In a throwback to traditional miniature art, two contemporary artists exhibited their recent works at the Jharoka Art Gallery on Tuesday.
Tallat Fatima explores the intricate design of the universe in all its glory. “My work includes diverse landscapes,” she said, adding that it is actually dots, dashes and other symbolic techniques that enable her to trace minute patterns.
Her work on display focuses on images of sunflowers, the intricacies of motifs within as well as sea shells which are a source of life according to the artist. She has also drawn a candid black-and-white portrait of her daughter Hafsa, who is playing guitar by the serene Rawal Lake.
Conscientious in the choice of her material, she has incorporated handmade paper in her work. “We use paper but we should not be wasting it,” she said.
Fatima, a gold medalist, holds a Master of Fine Arts from the Fatima Jinnah Women University, Rawalpindi. She has participated in various national and international art exhibitions.
Artist Carol John aims to revive the dying art form through her practice. For instance, in what appears to be the portrait of a monarch from the olden days, she has painted her cousin Joshua to transform the three-dimensional model into a two-dimensional piece of art. Her other pieces showcase an eastern couple in various situations and guises.
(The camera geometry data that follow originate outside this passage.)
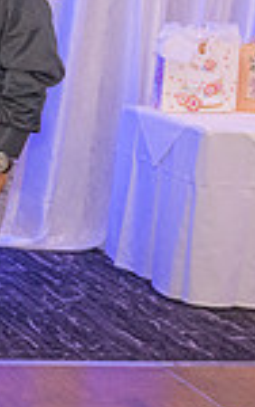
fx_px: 1110
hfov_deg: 9.9
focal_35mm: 100
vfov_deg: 20.8
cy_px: 218
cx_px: -516
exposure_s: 1/200
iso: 1600
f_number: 4
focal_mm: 24
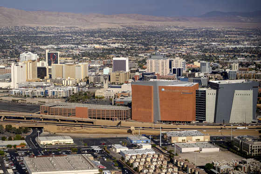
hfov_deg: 28.9
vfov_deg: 19.4
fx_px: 507
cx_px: 130
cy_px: 87
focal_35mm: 70
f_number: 2.8
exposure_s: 1/12800
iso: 400
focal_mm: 70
“During the British rule, traditional miniature art was replaced with the title of craft, I want to revive the traditional miniature painting and its elegance” said the artist who has been trained by the traditional miniature exponent Ustad Bashir Ahmed. Her work examines the beauty, warmth, rich colour and tranquility, a sort of dystopia which is far removed from the bustle of the modern world. A graduate of the National College of the Arts, Lahore, she is currently teaching at Shaheed Zulfikar Ali Bhutto Institute of Science and Technology. She recalled being inspired by her mentor RM Naeem back in sophomore year at college. “He said we are here to learn not to do what we already know,” she recalled. “And that was for a defining moment for me as a miniature artist,” she added.
“Very few miniature artists are working on miniature these days so it is a pleasure for me to unveil these pieces. Whereas in Tallat’s work we find symbolism, Carol has depicted the themes of romanticism with finesse and intricacy,” said Nahida Raza, the gallery curator and director.
Shehlla Moazzam, an artist and visitor at the gallery, commended the juxtaposition of contemporary ideas with the traditional art form, which she dubbed as innovative.
The current exhibition that was inaugurated by Arif Masoud will continue at the gallery till April 5.
Published in The Express Tribune, March 26th, 2014.